I don’t hide my opposition to intellectual property in all forms but I especially detest copyright applying to criminally funded research. A thief should make reparations to right the wrong they have caused so the only way to right the wrong of the State stealing money to fund favored researchers it to make the findings of their research freely available to everybody.
I don’t hide my opposition to intellectual property in all forms
Ah, a member of the Entitled Generation. Heaven forbid you should pay for something you want!
I wrote a photo-enhance program. It cost me months of long hours to write it, and a copy sells for only $40. But it would be easy enough for someone to hack the security and distribute unlocked copies to the world for free. Or for $20, with the hacker pocketing the money. All with your approval, apparently. Not only that, but you’ll probably include a lecture on how I should be happy for the publicity.
It brings disrepute on the libertarian community when some of its self-professed members equate liberty with theft.
And just in case you’re one of those muddle-headed anti-IP’ers who claim that copyright protects ideas, it doesn’t. It protects only specific implementations of ideas. If I write a spreadsheet program, copyright doesn’t prevent you from writing and marketing your own, only from making money selling the one I wrote. Even that is too much for the “I must have it for free” crowd, apparently.
Yes, I’m so entitled. My posts are always about how much free stuff the world owes me!
Obviously I’m being sarcastic. Truth be told, those who support intellectual property are the ones who are entitled. Ideas have never been property by the simple fact that you cannot steal one. Me taking your idea doesn’t deprive you of that idea. Property must be exclusively usable by an individual, ideas do not meet that requirement.
The arguments in favor of intellectual property usually boil down to, “People are entitled to payment for their work.” If people were owed something just for doing hard work almost every business endeavor would have succeeded. But most new businesses fail regardless of how much hard work the owner puts in. Hard work opens the door for the possibility of exchange. If you produce a widget you have the opportunity to exchange it with somebody else but nobody has to exchange anything for it unless they want it.

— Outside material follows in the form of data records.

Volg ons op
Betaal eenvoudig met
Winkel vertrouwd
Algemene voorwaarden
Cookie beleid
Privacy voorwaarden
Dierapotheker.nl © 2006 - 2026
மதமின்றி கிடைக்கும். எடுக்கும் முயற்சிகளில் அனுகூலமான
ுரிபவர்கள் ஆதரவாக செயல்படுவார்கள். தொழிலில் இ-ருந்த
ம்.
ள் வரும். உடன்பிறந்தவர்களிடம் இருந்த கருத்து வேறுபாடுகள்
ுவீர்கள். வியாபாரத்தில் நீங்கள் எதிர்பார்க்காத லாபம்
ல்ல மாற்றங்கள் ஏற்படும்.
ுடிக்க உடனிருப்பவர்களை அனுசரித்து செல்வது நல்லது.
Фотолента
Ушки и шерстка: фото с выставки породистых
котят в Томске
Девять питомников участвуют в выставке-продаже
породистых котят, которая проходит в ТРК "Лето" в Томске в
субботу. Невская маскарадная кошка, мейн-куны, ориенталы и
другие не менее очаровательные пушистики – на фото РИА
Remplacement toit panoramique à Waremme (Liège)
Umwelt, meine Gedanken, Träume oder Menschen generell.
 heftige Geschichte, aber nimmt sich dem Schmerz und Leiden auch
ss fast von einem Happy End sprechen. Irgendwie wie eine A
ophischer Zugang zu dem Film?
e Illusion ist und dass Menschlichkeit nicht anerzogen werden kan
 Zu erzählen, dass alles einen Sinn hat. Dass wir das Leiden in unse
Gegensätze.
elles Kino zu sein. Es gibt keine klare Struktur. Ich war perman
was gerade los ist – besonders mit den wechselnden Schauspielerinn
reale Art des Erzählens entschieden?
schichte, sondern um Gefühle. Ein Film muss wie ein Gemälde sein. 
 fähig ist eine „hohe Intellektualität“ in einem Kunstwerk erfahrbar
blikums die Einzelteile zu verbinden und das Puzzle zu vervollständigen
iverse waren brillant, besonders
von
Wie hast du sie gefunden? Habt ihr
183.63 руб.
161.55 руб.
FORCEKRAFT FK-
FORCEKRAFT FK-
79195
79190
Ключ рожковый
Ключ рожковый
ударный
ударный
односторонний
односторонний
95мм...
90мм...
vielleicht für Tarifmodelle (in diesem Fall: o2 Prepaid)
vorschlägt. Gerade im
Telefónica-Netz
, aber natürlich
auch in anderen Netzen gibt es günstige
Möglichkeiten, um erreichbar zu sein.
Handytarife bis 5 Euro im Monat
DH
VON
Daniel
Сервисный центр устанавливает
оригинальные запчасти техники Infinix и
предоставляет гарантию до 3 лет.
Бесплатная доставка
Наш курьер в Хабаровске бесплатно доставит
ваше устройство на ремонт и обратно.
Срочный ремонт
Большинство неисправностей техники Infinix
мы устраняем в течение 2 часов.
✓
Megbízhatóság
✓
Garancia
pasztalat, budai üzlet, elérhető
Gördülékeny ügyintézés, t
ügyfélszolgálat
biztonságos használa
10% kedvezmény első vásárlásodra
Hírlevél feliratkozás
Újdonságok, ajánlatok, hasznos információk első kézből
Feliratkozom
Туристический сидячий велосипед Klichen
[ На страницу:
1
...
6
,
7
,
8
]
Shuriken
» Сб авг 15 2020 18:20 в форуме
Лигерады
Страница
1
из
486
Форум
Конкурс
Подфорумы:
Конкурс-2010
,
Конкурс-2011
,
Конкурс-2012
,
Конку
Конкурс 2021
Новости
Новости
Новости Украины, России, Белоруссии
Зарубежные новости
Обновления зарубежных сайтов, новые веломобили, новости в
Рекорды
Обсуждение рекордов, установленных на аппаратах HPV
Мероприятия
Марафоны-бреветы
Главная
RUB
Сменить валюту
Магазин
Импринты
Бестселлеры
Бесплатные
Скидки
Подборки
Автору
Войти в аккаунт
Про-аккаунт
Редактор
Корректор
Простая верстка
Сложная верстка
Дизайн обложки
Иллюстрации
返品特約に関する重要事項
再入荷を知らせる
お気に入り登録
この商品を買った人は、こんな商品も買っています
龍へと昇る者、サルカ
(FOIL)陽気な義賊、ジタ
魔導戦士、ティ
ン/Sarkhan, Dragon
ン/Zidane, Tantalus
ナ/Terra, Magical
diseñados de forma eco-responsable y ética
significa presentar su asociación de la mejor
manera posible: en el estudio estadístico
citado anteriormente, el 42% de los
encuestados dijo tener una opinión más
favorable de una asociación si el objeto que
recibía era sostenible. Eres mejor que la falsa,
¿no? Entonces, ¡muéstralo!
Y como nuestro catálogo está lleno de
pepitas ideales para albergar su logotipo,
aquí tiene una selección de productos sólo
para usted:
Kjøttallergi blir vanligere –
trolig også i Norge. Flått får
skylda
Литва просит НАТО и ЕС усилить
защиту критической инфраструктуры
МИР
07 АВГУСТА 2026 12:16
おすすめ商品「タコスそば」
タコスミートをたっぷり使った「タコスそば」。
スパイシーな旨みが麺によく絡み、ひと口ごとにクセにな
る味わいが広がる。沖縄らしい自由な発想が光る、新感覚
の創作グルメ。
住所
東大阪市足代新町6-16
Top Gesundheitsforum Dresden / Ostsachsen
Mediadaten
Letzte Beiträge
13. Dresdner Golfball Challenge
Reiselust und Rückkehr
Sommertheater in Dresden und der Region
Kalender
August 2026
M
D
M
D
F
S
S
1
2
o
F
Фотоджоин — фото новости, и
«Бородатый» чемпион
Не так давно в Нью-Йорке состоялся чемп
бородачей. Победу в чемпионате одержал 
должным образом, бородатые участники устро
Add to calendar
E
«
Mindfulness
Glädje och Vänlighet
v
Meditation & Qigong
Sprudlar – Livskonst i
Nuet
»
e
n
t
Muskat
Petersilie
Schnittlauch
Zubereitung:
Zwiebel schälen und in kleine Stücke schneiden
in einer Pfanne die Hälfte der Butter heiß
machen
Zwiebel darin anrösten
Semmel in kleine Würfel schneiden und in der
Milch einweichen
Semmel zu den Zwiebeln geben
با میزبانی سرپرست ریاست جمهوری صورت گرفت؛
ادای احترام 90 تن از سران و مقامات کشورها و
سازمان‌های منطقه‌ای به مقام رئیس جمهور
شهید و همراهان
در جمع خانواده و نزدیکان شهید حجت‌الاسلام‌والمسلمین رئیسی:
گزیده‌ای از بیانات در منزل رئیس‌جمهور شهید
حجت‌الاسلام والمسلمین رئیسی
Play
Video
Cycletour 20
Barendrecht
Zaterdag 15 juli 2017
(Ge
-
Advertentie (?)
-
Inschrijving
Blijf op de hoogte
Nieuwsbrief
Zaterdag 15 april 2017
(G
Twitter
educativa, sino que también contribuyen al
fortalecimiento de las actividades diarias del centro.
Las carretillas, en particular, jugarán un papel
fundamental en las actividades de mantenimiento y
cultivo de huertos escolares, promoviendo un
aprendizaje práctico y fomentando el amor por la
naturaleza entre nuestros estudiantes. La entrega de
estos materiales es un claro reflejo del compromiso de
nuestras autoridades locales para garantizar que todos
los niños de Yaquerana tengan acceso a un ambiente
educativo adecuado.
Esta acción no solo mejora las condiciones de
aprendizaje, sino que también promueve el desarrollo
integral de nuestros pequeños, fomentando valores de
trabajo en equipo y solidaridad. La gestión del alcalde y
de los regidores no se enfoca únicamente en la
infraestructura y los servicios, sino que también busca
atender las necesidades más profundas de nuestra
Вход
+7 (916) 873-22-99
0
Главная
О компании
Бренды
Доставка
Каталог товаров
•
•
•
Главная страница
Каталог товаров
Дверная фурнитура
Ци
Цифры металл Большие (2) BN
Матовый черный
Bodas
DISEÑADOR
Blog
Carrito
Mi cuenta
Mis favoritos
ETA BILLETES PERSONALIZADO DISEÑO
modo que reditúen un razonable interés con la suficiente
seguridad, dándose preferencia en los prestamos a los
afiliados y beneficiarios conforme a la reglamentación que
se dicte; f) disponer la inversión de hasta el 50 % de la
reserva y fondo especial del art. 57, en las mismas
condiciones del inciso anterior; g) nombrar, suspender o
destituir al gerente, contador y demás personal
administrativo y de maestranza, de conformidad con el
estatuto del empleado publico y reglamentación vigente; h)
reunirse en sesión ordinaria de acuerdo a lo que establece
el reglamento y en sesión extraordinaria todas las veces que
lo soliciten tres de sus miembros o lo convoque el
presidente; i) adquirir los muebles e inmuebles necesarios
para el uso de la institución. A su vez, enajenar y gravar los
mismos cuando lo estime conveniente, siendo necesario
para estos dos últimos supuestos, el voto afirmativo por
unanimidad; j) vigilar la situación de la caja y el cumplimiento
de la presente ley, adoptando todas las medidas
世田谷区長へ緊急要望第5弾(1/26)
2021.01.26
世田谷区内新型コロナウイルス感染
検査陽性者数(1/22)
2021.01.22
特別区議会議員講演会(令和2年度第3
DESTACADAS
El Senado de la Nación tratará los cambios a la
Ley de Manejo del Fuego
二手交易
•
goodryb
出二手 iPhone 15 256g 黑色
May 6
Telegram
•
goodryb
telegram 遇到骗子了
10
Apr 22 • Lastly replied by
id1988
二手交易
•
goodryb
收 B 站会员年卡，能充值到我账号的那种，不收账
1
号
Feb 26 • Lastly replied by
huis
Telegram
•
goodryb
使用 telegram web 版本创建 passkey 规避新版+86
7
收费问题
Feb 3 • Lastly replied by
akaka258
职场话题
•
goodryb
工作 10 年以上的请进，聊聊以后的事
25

Intellectual property is a government subsidy. It’s a promise by the State that it will ruthlessly attacked your intellectual competitors because you achieved an arbitrary criteria such as being the first to file a patent. Instead of simply creating the opportunity for exchange intellectual property opens up the opportunity for exploitive gain by having the State step in to enforce a monopoly that can be profited on through the judicial system.
If you have a great idea and want to profit from it then you need to come up with a business model the market will support. We live in an age where ideas can be copied for almost free now. Because of that business models have to change. And they are changing. More and more we’re seeing software not as a product itself by as a component in either hardware or service sales. Apple doesn’t charge for most of its software because it uses it as a value add to its hardware. Microsoft is using Windows 10 more as a value add to its various cloud services and Xbox product line. Even games are moving this direction. A lot of publishers are releasing games for free and selling either unlockable items or a subscription service.
So, in summary, ideas do not meet the requirements for being property and nobody owes you anything. Ideas can open up opportunities for trade if you can convince buyers your idea is worth paying for.